I think there are 2 quantities that detract somewhat from the model:
1) the base seems to be a bit much
2) all of the pieces you wanted, when assembled together make for a much bulkier, blockier model than must of the Eldar range. Usually Eldar models have 1 accented part, often the head, . . . Banshee masks, scorpions stings, warlock moose antlers, avenger come heads, jump generators, etc. You've put a number of these together at the same time.

Keep up the good work!


----------



## Hesky (Aug 26, 2009)

Hi thanks for the comments..

I can see what you are saying about her a little bulky.. Although I think a little unavoidable in this case.

As for the base it was an easy remedy to an issue that arose from fitting dire avenger legs to the Harlequin troupe masters torso.. It left the cloak defying gravity somewhat when the legs were seated flat..

This meant I had to find a piece of slate JUST perfect to allow me to position the cloak in such a way that it was A/ Lower than the position of the feet and B/ Not defying gravity. (The Dire Avenger legs left the cloak floating unnaturally to the models right hand side)

Also that third pic makes the head look alot larger than it is I think too..

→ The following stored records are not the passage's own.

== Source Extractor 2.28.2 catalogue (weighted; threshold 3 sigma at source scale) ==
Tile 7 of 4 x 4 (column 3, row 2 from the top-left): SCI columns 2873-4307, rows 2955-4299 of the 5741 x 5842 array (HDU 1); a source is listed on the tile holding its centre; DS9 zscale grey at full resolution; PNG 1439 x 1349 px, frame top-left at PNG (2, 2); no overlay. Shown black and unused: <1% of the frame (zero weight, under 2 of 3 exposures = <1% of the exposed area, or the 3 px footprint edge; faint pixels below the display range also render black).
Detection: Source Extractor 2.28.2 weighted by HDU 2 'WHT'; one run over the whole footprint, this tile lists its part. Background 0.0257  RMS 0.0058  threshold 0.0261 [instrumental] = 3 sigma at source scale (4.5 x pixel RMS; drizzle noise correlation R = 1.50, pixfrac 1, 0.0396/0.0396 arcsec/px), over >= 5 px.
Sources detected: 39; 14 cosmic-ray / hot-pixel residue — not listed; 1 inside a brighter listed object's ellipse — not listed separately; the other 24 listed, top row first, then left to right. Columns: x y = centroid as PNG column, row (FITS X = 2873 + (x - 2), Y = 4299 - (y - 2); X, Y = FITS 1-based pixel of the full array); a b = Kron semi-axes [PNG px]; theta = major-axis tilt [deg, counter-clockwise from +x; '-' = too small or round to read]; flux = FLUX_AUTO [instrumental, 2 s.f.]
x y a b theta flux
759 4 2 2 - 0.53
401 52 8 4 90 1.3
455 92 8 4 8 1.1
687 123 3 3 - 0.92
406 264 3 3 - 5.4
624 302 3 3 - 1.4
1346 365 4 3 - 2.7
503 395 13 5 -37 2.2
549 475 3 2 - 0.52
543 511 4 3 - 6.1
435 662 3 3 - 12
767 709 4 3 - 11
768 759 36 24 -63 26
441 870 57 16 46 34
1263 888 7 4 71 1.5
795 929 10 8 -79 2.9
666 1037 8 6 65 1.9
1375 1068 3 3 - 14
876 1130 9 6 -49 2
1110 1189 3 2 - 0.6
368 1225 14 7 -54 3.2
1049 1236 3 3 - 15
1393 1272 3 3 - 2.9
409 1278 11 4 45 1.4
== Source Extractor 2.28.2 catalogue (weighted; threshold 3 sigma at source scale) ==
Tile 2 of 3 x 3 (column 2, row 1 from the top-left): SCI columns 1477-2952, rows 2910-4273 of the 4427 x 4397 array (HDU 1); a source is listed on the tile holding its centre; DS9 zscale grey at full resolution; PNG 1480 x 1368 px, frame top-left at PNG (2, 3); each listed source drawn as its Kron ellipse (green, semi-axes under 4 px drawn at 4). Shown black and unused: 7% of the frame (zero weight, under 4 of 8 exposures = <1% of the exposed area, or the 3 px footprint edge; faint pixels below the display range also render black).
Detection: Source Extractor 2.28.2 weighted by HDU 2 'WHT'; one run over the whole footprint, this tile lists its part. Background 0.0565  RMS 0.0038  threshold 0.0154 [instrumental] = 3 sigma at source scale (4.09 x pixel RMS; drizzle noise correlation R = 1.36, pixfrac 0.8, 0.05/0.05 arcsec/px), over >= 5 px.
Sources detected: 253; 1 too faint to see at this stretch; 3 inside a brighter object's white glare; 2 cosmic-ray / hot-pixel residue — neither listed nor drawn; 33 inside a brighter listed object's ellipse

Thanks again though, all good points!

Hesky


----------



## Hesky (Aug 26, 2009)

Hopefully this angle explains the need for the base and its doesnt look so over-chunky...


----------



## Djinn24 (Jan 12, 2008)

Paint job is fine. The issue I have is the angle the model is leaning, looks like she is about to fall backwards. The generator is a bit large too, but unless you scratch build one nothing you can really do.


----------